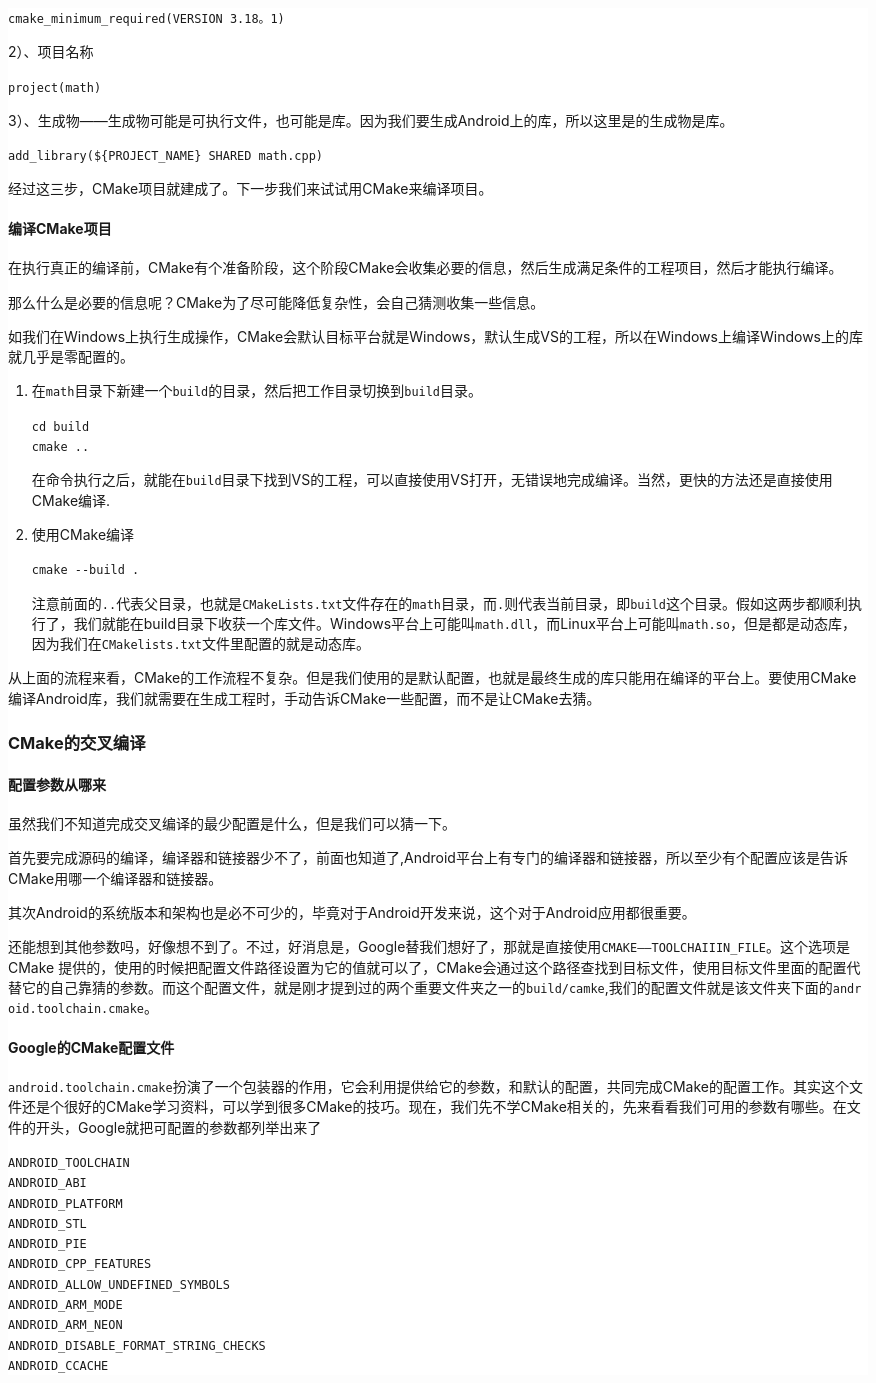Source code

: 
    cmake_minimum_required(VERSION 3.18。1)
    

2）、项目名称

    project(math)
    

3）、生成物——生成物可能是可执行文件，也可能是库。因为我们要生成Android上的库，所以这里是的生成物是库。

    add_library(${PROJECT_NAME} SHARED math.cpp)
    

经过这三步，CMake项目就建成了。下一步我们来试试用CMake来编译项目。

#### 编译CMake项目

在执行真正的编译前，CMake有个准备阶段，这个阶段CMake会收集必要的信息，然后生成满足条件的工程项目，然后才能执行编译。

那么什么是必要的信息呢？CMake为了尽可能降低复杂性，会自己猜测收集一些信息。

如我们在Windows上执行生成操作，CMake会默认目标平台就是Windows，默认生成VS的工程，所以在Windows上编译Windows上的库就几乎是零配置的。

1.  在`math`目录下新建一个`build`的目录，然后把工作目录切换到`build`目录。
    
        cd build
        cmake ..
        
    
    在命令执行之后，就能在`build`目录下找到VS的工程，可以直接使用VS打开，无错误地完成编译。当然，更快的方法还是直接使用CMake编译.
    
2.  使用CMake编译
    
        cmake --build .
        
    
    注意前面的`..`代表父目录，也就是`CMakeLists.txt`文件存在的`math`目录，而`.`则代表当前目录，即`build`这个目录。假如这两步都顺利执行了，我们就能在build目录下收获一个库文件。Windows平台上可能叫`math.dll`，而Linux平台上可能叫`math.so`，但是都是动态库，因为我们在`CMakelists.txt`文件里配置的就是动态库。
    

从上面的流程来看，CMake的工作流程不复杂。但是我们使用的是默认配置，也就是最终生成的库只能用在编译的平台上。要使用CMake编译Android库，我们就需要在生成工程时，手动告诉CMake一些配置，而不是让CMake去猜。

### CMake的交叉编译

#### 配置参数从哪来

虽然我们不知道完成交叉编译的最少配置是什么，但是我们可以猜一下。

首先要完成源码的编译，编译器和链接器少不了，前面也知道了,Android平台上有专门的编译器和链接器，所以至少有个配置应该是告诉CMake用哪一个编译器和链接器。

其次Android的系统版本和架构也是必不可少的，毕竟对于Android开发来说，这个对于Android应用都很重要。

还能想到其他参数吗，好像想不到了。不过，好消息是，Google替我们想好了，那就是直接使用`CMAKE——TOOLCHAIIIN_FILE`。这个选项是CMake 提供的，使用的时候把配置文件路径设置为它的值就可以了，CMake会通过这个路径查找到目标文件，使用目标文件里面的配置代替它的自己靠猜的参数。而这个配置文件，就是刚才提到过的两个重要文件夹之一的`build/camke`,我们的配置文件就是该文件夹下面的`android.toolchain.cmake`。

#### Google的CMake配置文件

`android.toolchain.cmake`扮演了一个包装器的作用，它会利用提供给它的参数，和默认的配置，共同完成CMake的配置工作。其实这个文件还是个很好的CMake学习资料，可以学到很多CMake的技巧。现在，我们先不学CMake相关的，先来看看我们可用的参数有哪些。在文件的开头，Google就把可配置的参数都列举出来了

    ANDROID_TOOLCHAIN
    ANDROID_ABI
    ANDROID_PLATFORM
    ANDROID_STL
    ANDROID_PIE
    ANDROID_CPP_FEATURES
    ANDROID_ALLOW_UNDEFINED_SYMBOLS
    ANDROID_ARM_MODE
    ANDROID_ARM_NEON
    ANDROID_DISABLE_FORMAT_STRING_CHECKS
    ANDROID_CCACHE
━━━━━━━━━━━━━━━━
## Try it
Reproduce the material from the line with "虽然我们不知道完成交叉编译的最少配置是什么，但是我们可以猜一下。" to the line with "其次Android的系统版本", swapping every "编译器和链接器" for "编译工具链" and leaving everything else unchanged.

## Solution for this exercise
虽然我们不知道完成交叉编译的最少配置是什么，但是我们可以猜一下。

首先要完成源码的编译，编译工具链少不了，前面也知道了,Android平台上有专门的编译工具链，所以至少有个配置应该是告诉CMake用哪一个编译工具链。

其次Android的系统版本和架构也是必不可少的，毕竟对于Android开发来说，这个对于Android应用都很重要。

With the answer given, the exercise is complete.